* _Text excerpt_:
◇ ◇ ◇ ◇ ◇ ◇ ◇

Sunday, September 26, 2010

misrepresented truth..

what's the point of goodbyes when you only want to justify why?

that's why goodbyes are hard innit? nothing you could say or do will be able to change that goodbye. you agreed to its truth but yet why still hanker for another goodbye to say so long, tata...laters...see you when i see you.

whats the point of saying the truth when the truth is another lie? truthful words are beautiful, beautiful words are not truthful. ah the irony and the double edged tinge beauty of opposites!

seal it with a K.I.S.S *waves*

my lastest stab at keeping it simple sie. chediambunuh.

i may not be simple, balanced neither will i be plain *hurhurhur* because i am JUST as I AM. you have made it very, very CLEAR where, what, what, why and WHO it is you want HER to be.

and it is NOT me.

it will NEVER be me.

◇ ◇ ◇ ◇ ◇ ◇ ◇

* _Dataset extract_:
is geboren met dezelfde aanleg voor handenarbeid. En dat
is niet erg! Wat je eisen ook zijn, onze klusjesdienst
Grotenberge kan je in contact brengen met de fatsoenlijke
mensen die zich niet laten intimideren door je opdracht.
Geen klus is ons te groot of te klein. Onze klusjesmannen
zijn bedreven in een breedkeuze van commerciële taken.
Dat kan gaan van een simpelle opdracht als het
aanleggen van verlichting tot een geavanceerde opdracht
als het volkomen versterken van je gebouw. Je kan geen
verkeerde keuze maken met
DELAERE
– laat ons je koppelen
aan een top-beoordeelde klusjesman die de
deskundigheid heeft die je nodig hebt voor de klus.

◇ ◇ ◇ ◇ ◇ ◇ ◇

* _Prompt 1_: Print the entire blog post about goodbyes and truth, word for word.
* _Prompt 2_: Change "opdracht" to "taak" wherever it occurs in the listing, and give all of the listing's lines again with nothing else altered.
The blog post and the listing have no connection to each other.

* _Exercise answer 1_:
Sunday, September 26, 2010

misrepresented truth..

what's the point of goodbyes when you only want to justify why?

that's why goodbyes are hard innit? nothing you could say or do will be able to change that goodbye. you agreed to its truth but yet why still hanker for another goodbye to say so long, tata...laters...see you when i see you.

whats the point of saying the truth when the truth is another lie? truthful words are beautiful, beautiful words are not truthful. ah the irony and the double edged tinge beauty of opposites!

seal it with a K.I.S.S *waves*

my lastest stab at keeping it simple sie. chediambunuh.

i may not be simple, balanced neither will i be plain *hurhurhur* because i am JUST as I AM. you have made it very, very CLEAR where, what, what, why and WHO it is you want HER to be.

and it is NOT me.

it will NEVER be me.

* _Exercise answer 2_:
is geboren met dezelfde aanleg voor handenarbeid. En dat
is niet erg! Wat je eisen ook zijn, onze klusjesdienst
Grotenberge kan je in contact brengen met de fatsoenlijke
mensen die zich niet laten intimideren door je taak.
Geen klus is ons te groot of te klein. Onze klusjesmannen
zijn bedreven in een breedkeuze van commerciële taken.
Dat kan gaan van een simpelle taak als het
aanleggen van verlichting tot een geavanceerde taak
als het volkomen versterken van je gebouw. Je kan geen
verkeerde keuze maken met
DELAERE
– laat ons je koppelen
aan een top-beoordeelde klusjesman die de
deskundigheid heeft die je nodig hebt voor de klus.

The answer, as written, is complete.